Heinrich was born in Germany but soon moved to Buenos Aires with her family, where she became an Argentine citizen and learned about photography. Before she was 20 years old, Heinrich had opened a modest studio with the help of her father and began working with greats like Melitta Lang who helped her develop her distinctive style, seeking to photograph celebrities as true, god-like idols and became an expert in portraits and studio shots.

Until 1970, Heinrich was the Argentine photographer with most photos published outside the country and the most international prizes. Today her work is displayed in museums and cultural spaces throughout the world.

Before her death in 2005, Heinrich’s work was shown at a joint exhibition at the Museo Nacional de Bellas Artes in the capital and was awarded the Leonardo Visual Arts Prize.

Adriana Lestido (1955-)

Next up is Adriana Lestido, a well-known contemporary photographer famous for her extended photo essays. Lestido, a Buenos Aires native who has worked for La Voz and La Nación, is known for her work’s social commentary. Her photos document the lives and stories of marginalised groups of the greater Argentine population, and she has won several awards for her series on women in society.

Lestido generally shoots black and white photographs in which the subjects are the focal point. Most often, Lestido’s photos are hints at lives and stories and the way she sees the world. She documents the some of the most profound experiences and struggles of humanity in her work, highlighting facial expressions and body language in contextualised environments.

In an interview corresponding with her work in the Argentine Rabobank collection Lestido explained her attraction to photography, saying, “For me this is photography: being able to capture a perception of reality and make it conscious”.

Madres e hijas, Adriana Lestido

Madres e hijas, Adriana Lestido

Lestido’s most famous shots are from her photo book on mothers and daughters, ‘Madres e hijas’, published in 2008, that documents striking moments lived by mothers and daughters together.

In 2009 Lestido was awarded the Grand Acquisition prize at the National Salon of Visual Arts. One year later the national legislature voted her one of the country’s Outstanding Figures and awarded her the Bicentennial Medal.

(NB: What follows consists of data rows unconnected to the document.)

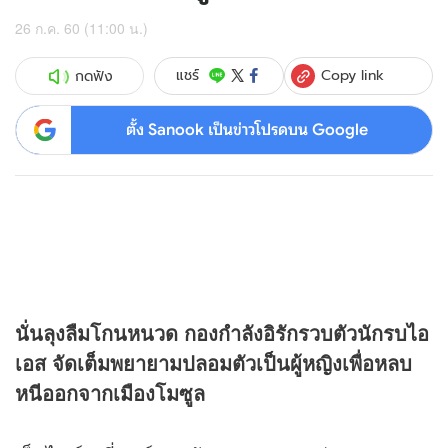
26 ก.ค. 60 (11:00 น.)
Copy link
แชร์
กดฟัง
ตั้ง Sanook เป็นข่าวโปรดบน Google
นั่นลุงลืมโกนหนวด
กองกำลังอิรักรวบตัวนักรบไอ
เอส จัดเต็มพยายามปลอมตัวเป็นผู้หญิงเพื่อหลบ
หนีออกจากเมืองโมซูล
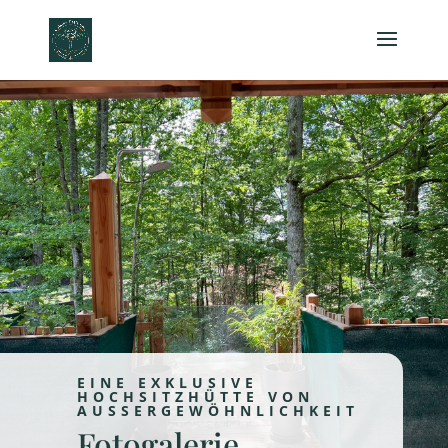
EINE EXKLUSIVE
HOCHSITZHÜTTE VON
AUSSERGEWÖHNLICHKEIT
Fotogalerie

Since 1995 she has taught local photography classes, including a workshop in Ezeiza women’s prison no. 3 in 2007. Lestido’s work is currently on display all over the world and is on exhibit at the Museo Nacional de Bellas Artes. She still works and lives in Buenos Aires.

Marcos López (1958-)

Our round-up ends with Marcos López, a high-impact photographer from the province of Santa Fe. López is famous for his loud, ironic style that he established in his preliminary portraits shot during the 1980s.

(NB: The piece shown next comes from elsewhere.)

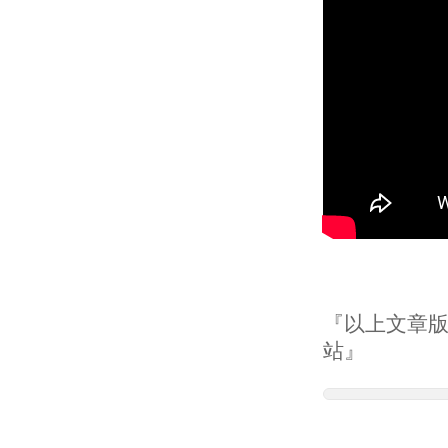
『以上文章版權
站』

'El Jugador' by Marcos López

‘El Jugador’ by Marcos López

López’s flashy style has been compared to Andy Warhol and is characterised by pop-art influences, direct angles, and whimsical, staged scenes that have progressed over time. His current work uses symbolism to depict social critique and personal experiences, as seen in his quirky and outlandish series like Pop Latino and Sub Realismo Criollo.

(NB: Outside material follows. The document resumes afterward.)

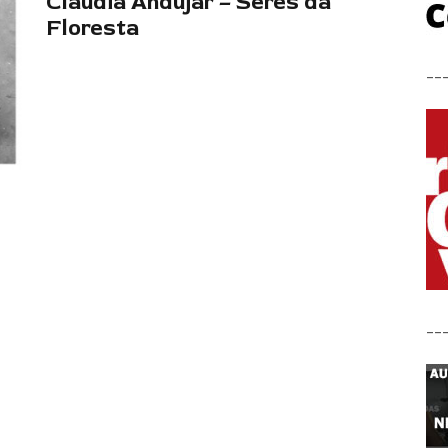
Cláudia Andujar – Seres da
Floresta
__
__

Perhaps his most famous photograph is ‘Taxista en la Quiaca'(1997) although the style of the shot is much more subdued than his later pieces and work he shoots today.

In his early twenties López began teaching himself photography while studying engineering. He moved to Buenos Aires in 1982, where he further developed his interest in photography and met like-minded people in the capital city, integrating himself into circles of young artists and photographers like other great photographers had done before him.

In 1986 López left for Cuba to study at the International Film and Television School of San Antonio de los Banos. He won first prize from the Andy Goldstein foundation, and was allotted a grant for a black and white photo book, which he published in 1993.

López now lives in Buenos Aires, working as a photographer and producing independent videos. His work has been shown throughout the world, including shows in Spain, France, and Venezuela.